◆ Problem requirements
Check every line of the entries for the string "right" and return the ones that contain it.

◆ Data shown
^^^^^^^^
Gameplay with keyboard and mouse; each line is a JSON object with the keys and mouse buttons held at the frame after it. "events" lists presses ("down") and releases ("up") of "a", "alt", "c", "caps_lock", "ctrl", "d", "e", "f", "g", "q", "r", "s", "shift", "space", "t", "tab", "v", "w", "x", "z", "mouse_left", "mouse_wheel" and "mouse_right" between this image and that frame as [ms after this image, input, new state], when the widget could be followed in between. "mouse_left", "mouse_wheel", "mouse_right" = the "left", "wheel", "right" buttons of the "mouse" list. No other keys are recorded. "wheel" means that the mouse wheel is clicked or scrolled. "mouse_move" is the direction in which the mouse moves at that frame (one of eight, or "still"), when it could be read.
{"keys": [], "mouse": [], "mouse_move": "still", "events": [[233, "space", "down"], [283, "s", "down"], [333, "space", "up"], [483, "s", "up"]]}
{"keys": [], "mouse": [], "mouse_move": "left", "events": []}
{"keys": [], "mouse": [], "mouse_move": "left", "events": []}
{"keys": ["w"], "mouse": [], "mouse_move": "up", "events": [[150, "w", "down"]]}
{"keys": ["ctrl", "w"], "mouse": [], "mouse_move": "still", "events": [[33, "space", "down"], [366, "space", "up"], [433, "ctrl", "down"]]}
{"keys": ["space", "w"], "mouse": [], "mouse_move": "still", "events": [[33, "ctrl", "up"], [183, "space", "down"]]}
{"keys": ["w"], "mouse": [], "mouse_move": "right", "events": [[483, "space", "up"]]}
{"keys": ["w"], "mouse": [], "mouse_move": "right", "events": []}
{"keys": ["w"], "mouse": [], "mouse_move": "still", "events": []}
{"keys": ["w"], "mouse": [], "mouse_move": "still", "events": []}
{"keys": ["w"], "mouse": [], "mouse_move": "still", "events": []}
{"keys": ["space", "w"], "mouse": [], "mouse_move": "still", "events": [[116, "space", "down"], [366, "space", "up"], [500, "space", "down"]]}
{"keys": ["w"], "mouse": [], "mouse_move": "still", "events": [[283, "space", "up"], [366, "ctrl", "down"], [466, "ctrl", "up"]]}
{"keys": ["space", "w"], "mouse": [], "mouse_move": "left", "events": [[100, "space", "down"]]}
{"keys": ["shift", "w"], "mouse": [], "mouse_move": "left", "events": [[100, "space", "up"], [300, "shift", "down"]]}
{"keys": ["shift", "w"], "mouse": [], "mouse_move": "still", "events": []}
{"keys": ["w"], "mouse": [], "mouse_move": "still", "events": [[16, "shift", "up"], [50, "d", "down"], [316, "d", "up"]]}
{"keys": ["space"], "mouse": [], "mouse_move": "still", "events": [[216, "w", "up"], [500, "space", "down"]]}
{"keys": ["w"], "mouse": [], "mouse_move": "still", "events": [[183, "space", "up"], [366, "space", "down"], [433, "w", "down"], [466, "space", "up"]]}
^^^^^^^^
◆ Expected answer
Gameplay with keyboard and mouse; each line is a JSON object with the keys and mouse buttons held at the frame after it. "events" lists presses ("down") and releases ("up") of "a", "alt", "c", "caps_lock", "ctrl", "d", "e", "f", "g", "q", "r", "s", "shift", "space", "t", "tab", "v", "w", "x", "z", "mouse_left", "mouse_wheel" and "mouse_right" between this image and that frame as [ms after this image, input, new state], when the widget could be followed in between. "mouse_left", "mouse_wheel", "mouse_right" = the "left", "wheel", "right" buttons of the "mouse" list. No other keys are recorded. "wheel" means that the mouse wheel is clicked or scrolled. "mouse_move" is the direction in which the mouse moves at that frame (one of eight, or "still"), when it could be read.
{"keys": ["w"], "mouse": [], "mouse_move": "right", "events": [[483, "space", "up"]]}
{"keys": ["w"], "mouse": [], "mouse_move": "right", "events": []}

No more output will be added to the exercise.